Best advice I received
My mentor, Sabina Chopra, had said, 'don't take fashion too seriously. Know that you've done your best and never second-guess'.
Overcoming defeatist moments
[They come every day]. I don't have formal training in fashion. I had this romantic idea about making beautiful clothes, but the fashion business is a deep, dark hole. I ask myself, will I be able to sustain myself while being true to my clothes. I guess the only way to get an answer is to be true to your brand philosophy.
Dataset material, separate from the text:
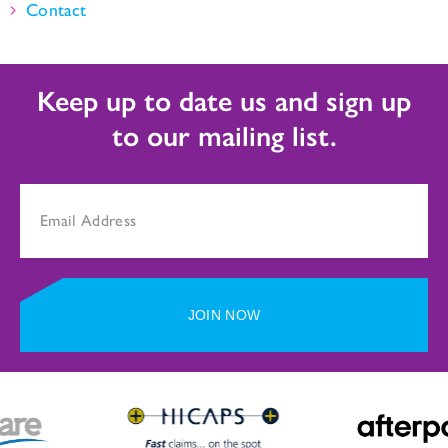
Contact
Keep up to date us and sign up
to our mailing list.
JOIN NOW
Advice for the upcoming lot
Have confidence and hold your ground. Do what you love, and you'll find like-minded people who appreciate your work.
Rahul Mishra
Gen Next debut: 2006
Advice for the upcoming lot
Go slow, and don't be hung up on becoming a big designer; it's [the tag] subjective anyway. It's not a bad idea to be a team person and work for a designer, understand the business from the inside [before you go solo]. Partying and networking with cool people does not help build a brand. Whether it's India or Paris, I go to bed at 10.30 pm. Prioritise your life and work; only a healthy designer can design healthy clothes.
Ujjawal Dubey
Gen Next debut: 2014
Then and now
The first piece I ever made called Zufar (Afghani for courage) comprised a three-layer set of dhoti pants, kurta and summer jacket. I did not want to update the piece for this show. It's evergreen and we still get orders for it.
Overcoming defeatist moments
It's momentary. The calm high of creating clothes overtakes everything else.
Advice for the upcoming lot
I am trained in textiles, not fashion; I can't really cut and sew, for instance. It's not necessary to have those specific skills. All you need is a high level of conviction.